Awsome job. It could look factory. I put one of those switches in our s-10 for a light I mounted on the roof. They're awsome switches, except that darn blue light. They would look even more factory if it was a red light. But I couldn't find a red light one. I bought mine at auto zone.


----------



## 20Silverado05

nice job, looks great, and you should be a hand model.


----------



## Bibbo

those look really good. great idea and really good mounting location... cuz who really uses there tape deck lol


----------



## Lowriderfd44

Thank you everyone for all the compliments. I worked hard on that little panel and its nice to hear someone appreciate it.


----------



## Lowriderfd44

Humvee27;530613 said:


> Very nice job....looks professional..whats the rest of your truck look like?


Thanks! As requested, sorry, it's a bit dirty.


----------



## Lowriderfd44

Fiafighterdude;530736 said:


> looks good nice wireing job you should make them and sell them


I'd love to. but the cost of materials plus labor, you could by a "professional" switch box, lol.


----------



## Lowriderfd44

merrimacmill;530752 said:


> They're awsome switches, except that darn blue light. They would look even more factory if it was a red light. But I couldn't find a red light one. I bought mine at auto zone.


My favorite color is blue and my truck is blue, lol. i hunted all over trying to find four blue ones, all i could find was red. I got them at autozone as well... many autozones were visted trying to find these, lol


----------



## Lowriderfd44

20Silverado05;530904 said:


> nice job, looks great, and you should be a hand model.


umm, thanks....:waving: lol



THEGOLDPRO;530908 said:


> hows it feel being gay?? lol j/k


HAHA


----------



## Lowriderfd44

Bibbo;531141 said:


> those look really good. great idea and really good mounting location... cuz who really uses there tape deck lol


haha, thanks. thats what i said. i'm 24, i have like two tapes, lol. Besides, when i installed my new CD player, i lost tape deck controls.


----------



## Lowriderfd44

here are some under hood shots.

1st pic: the hole in the firewall. the extra wires are for the mini phantom mounted in the rear window, i'll post some pics of that too. 
2nd pic: the fuse panel. i tapped into an open constant hot. I didn't have any large fuses so i used a male spade terminal with an inline fuse. i had to notch the box a bit so the fuse panel cover could close.


----------



## THEGOLDPRO

nice, i always just run the wire to the positive on the battery.both work tho, lol


----------



## Lowriderfd44

THEGOLDPRO;531260 said:


> nice, i always just run the wire to the positive on the battery.both work tho, lol


lol. i usually do that too, but at the time, this made sense and it was too late to go back when i started, lol


----------



## THEGOLDPRO

Lowriderfd44;531261 said:


> lol. i usually do that too, but at the time, this made sense and it was too late to go back when i started, lol


lol i know what ya mean.

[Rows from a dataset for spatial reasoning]
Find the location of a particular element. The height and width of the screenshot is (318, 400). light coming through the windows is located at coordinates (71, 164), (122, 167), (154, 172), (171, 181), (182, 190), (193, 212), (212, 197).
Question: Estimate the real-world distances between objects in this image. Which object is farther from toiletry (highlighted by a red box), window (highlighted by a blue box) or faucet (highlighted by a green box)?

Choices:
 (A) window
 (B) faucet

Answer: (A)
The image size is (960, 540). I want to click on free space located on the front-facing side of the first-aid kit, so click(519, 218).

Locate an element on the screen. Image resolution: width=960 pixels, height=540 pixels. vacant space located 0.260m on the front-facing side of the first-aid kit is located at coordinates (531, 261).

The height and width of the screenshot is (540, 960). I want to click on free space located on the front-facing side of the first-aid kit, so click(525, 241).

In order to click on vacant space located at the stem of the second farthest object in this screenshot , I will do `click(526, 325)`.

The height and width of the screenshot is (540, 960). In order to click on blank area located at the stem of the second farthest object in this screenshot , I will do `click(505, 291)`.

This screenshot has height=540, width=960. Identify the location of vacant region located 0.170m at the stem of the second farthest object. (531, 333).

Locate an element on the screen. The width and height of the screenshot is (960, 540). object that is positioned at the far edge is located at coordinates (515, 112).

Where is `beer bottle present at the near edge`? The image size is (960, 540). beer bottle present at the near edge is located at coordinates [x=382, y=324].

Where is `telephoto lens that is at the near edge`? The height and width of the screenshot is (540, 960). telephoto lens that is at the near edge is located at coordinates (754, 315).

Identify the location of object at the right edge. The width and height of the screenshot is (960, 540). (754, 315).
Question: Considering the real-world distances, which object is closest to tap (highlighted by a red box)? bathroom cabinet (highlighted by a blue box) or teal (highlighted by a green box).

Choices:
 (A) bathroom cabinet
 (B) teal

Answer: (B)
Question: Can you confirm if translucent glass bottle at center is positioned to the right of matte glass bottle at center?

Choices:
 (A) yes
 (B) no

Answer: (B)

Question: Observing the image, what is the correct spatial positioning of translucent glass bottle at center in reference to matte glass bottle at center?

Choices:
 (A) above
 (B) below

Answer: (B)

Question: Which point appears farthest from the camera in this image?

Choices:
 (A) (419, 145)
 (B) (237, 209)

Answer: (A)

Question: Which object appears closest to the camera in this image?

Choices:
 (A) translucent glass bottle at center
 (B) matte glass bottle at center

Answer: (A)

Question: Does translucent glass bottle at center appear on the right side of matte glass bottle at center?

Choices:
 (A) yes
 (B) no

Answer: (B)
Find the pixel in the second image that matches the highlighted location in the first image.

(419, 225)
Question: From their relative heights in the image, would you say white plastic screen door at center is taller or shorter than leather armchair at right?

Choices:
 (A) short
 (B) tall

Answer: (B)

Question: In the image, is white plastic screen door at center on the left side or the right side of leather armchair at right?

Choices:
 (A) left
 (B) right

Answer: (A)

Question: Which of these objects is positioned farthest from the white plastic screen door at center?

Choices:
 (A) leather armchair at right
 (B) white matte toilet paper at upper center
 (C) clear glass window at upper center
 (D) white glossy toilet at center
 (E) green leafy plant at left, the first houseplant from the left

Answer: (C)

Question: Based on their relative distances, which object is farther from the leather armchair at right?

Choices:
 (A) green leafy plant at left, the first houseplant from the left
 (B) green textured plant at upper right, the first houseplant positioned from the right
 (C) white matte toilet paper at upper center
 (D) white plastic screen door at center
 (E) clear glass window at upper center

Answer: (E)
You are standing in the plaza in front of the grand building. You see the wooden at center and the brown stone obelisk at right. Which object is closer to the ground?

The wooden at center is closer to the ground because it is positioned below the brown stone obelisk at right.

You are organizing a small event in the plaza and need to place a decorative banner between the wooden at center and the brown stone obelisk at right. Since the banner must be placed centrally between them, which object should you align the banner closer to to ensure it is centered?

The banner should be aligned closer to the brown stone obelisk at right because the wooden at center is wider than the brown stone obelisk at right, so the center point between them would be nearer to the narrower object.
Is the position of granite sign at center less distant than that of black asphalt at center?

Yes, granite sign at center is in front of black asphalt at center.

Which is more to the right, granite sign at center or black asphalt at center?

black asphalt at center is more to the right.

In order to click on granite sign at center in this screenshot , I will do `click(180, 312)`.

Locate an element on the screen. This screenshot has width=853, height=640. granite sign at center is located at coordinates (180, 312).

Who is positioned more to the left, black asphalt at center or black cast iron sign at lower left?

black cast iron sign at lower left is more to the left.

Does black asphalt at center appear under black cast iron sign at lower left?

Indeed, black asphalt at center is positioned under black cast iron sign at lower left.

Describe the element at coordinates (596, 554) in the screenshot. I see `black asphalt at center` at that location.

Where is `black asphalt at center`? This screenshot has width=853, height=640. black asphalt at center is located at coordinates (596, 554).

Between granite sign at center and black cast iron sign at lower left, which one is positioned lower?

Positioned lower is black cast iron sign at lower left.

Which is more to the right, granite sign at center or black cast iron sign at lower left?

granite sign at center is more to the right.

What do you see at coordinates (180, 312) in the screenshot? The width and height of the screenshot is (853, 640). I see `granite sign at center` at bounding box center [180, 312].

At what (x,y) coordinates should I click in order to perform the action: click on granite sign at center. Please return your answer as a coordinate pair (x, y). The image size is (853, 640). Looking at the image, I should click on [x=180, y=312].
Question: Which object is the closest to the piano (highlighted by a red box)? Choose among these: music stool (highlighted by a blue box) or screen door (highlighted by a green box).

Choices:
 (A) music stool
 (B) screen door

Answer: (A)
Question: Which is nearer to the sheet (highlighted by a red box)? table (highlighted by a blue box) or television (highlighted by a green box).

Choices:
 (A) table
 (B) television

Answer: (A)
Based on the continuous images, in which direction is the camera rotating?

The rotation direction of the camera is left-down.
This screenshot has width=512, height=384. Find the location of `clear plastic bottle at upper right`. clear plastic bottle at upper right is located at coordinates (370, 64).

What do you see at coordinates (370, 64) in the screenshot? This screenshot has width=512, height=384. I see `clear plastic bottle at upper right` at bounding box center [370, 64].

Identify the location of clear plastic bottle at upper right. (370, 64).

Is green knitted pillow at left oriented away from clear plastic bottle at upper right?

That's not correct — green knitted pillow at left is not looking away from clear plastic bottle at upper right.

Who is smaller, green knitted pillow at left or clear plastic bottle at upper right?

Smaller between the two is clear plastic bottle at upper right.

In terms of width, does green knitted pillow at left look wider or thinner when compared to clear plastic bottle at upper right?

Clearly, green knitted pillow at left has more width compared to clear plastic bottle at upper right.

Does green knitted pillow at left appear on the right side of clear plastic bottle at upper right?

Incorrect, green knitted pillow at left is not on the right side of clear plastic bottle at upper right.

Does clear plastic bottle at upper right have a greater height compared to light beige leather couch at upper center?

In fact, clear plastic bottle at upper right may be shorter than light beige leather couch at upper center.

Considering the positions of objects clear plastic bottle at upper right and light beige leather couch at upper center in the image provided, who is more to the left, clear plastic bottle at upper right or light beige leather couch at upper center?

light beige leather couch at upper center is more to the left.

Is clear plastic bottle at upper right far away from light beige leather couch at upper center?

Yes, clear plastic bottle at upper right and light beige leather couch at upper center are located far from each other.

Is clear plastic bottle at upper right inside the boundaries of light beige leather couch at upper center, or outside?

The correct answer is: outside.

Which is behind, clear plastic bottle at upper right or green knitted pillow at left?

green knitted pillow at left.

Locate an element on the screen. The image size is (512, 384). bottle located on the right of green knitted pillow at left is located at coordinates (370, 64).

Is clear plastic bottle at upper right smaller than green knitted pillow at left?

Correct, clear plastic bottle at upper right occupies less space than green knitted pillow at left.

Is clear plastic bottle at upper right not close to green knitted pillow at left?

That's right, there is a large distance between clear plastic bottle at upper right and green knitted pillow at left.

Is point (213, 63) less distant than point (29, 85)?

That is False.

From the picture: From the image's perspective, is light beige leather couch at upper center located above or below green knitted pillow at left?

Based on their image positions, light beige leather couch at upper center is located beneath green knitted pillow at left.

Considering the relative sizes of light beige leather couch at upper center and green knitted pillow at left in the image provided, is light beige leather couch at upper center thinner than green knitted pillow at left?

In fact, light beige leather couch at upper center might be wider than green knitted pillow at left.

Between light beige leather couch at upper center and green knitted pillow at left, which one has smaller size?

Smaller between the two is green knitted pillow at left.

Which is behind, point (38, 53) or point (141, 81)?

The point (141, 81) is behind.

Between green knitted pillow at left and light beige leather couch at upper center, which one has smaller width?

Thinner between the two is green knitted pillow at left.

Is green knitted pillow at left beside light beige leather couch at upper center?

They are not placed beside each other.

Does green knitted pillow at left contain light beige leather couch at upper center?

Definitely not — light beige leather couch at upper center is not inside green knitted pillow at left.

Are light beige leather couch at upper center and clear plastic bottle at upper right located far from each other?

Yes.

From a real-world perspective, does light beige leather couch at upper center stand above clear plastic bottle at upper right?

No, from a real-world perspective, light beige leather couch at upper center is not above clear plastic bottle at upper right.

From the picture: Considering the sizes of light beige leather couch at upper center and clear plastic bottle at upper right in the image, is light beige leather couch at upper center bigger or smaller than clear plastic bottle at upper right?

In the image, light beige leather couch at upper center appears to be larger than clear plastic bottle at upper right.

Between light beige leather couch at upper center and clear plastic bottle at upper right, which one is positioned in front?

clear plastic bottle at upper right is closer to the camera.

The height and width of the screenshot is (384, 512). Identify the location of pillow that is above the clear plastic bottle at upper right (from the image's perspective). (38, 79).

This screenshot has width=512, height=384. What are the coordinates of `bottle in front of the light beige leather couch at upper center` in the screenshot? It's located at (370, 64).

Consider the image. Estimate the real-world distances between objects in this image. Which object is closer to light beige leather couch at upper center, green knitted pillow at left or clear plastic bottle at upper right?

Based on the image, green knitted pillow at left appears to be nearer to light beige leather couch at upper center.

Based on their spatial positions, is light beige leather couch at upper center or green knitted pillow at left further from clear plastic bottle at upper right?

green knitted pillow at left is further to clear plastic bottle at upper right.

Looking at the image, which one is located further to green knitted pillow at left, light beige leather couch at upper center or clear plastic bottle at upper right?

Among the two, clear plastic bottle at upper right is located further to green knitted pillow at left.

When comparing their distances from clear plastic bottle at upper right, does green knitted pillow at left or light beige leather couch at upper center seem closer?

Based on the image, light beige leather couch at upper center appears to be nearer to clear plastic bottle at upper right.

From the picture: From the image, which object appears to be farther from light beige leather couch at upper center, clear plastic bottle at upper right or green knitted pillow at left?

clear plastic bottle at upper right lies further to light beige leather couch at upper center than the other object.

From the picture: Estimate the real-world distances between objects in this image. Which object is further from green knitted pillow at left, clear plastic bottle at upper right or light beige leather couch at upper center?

GOAL OF THE EXERCISE: Can you pick up the forum thread about the truck switch panel and continue it past its final post?

EXERCISE RESULT:
----------



## Lowriderfd44

This is it so far. I started another thread about installing my strobes. Sorry about the noise, it was really windy and cold here today. Also, the angle on my rear LED is wrong, that's partially why you can barely see it, it's also going through a tinted window.


----------



## Lowriderfd44

HAHA  at the end, i just realized you can see my reflection in the window and i kind of look like the Unibomber with my hood up and sun glasses on.


----------



## THEGOLDPRO

lol, are you a volunteer fire fighter or something??


----------



## Lowriderfd44

THEGOLDPRO;531506 said:


> lol, are you a volunteer fire fighter or something??


Yeah. I have blue and clear in all my personal trucks. I got a work/company truck for plowing and such.


----------



## THEGOLDPRO

sweet looks good mang.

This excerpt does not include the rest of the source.